Title: Spine and Spinal Cord Tumors
Subtitle: Classification, Management and Treatment
Print ISBN: 9781684201631; Online ISBN: 9781684203567; Book DOI: 10.1055/b000000351
1. Edition © 2025. Thieme. All rights reserved.
Thieme Medical Publishers, Inc., New York
Subjects: Orthopaedics and Trauma Surgery;Neurosurgery
Thieme Clinical Collections (English Language)
Abstract
Spinal tumors are commonly identified during workup for spinal pathology.
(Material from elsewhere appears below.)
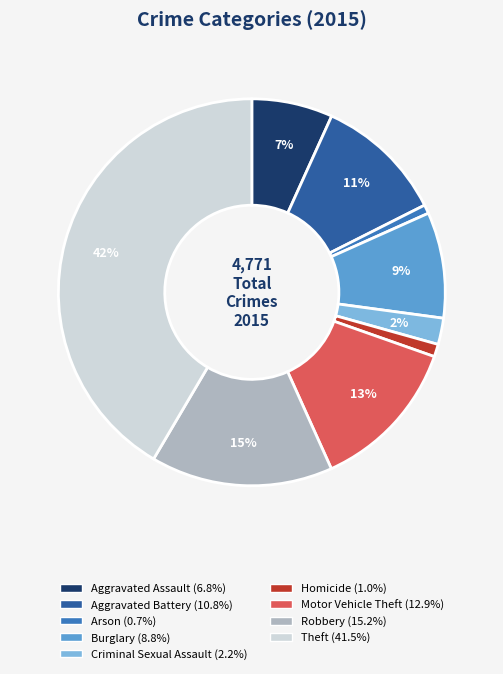

What is the largest slice in the pie chart?

Theft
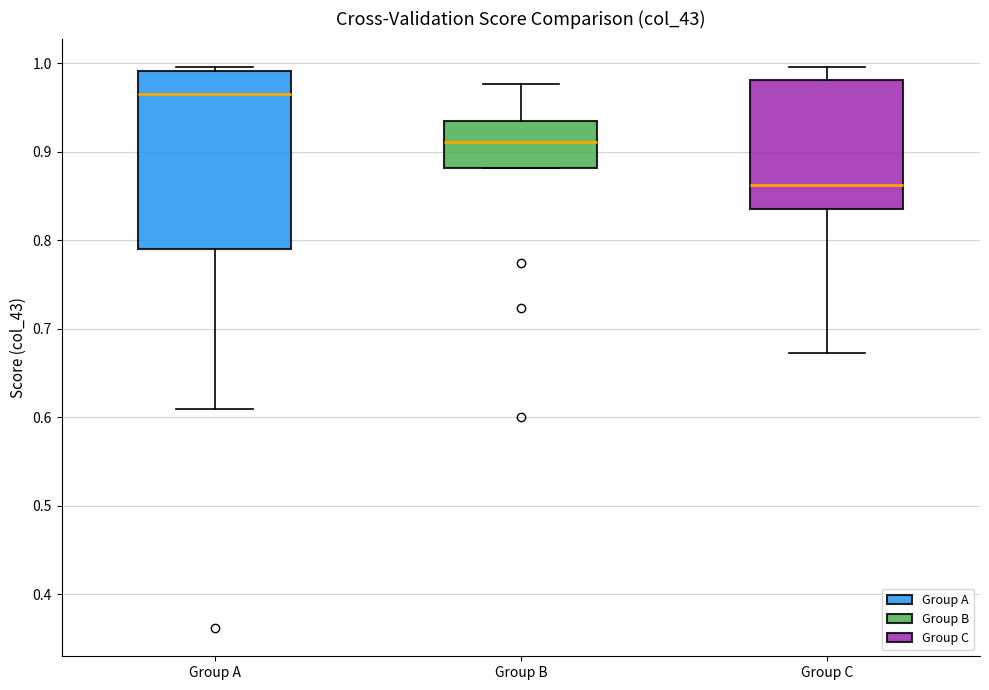

Which box is the tallest, from its lower edge to its upper edge?

Group A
Imaging, often multimodal and commonly utilizing magnetic resonance imaging (MRI), is key in the initial evaluation. Some spinal tumors such as hemangiomas and aneurysmal bone cysts may have characteristic features on imaging. Many others, benign and malignant, may be challenging to specify by imaging alone. In these cases, spine biopsy is often utilized and has largely replaced open surgical biopsy given advantages of safety and decreased invasiveness. Prior to spine tumor biopsy, review of imaging is critical for procedural planning. Spine biopsy can be performed with fluoroscopic and/or computed tomography (CT) guidance. For the highest cervical vertebrae, CT guidance is generally preferred. For the remaining cervicothoracic and lumbar vertebrae, fluoroscopic guidance is generally utilized and coned beam CT during fluoroscopically guided biopsy can be performed for additional needle position guidance/confirmation. On-site pathology is optimal to ensure sampling adequacy and yield. While complications are rare, the operator must be cognizant of the inherent risks of spine biopsy to optimize yield and limit complications.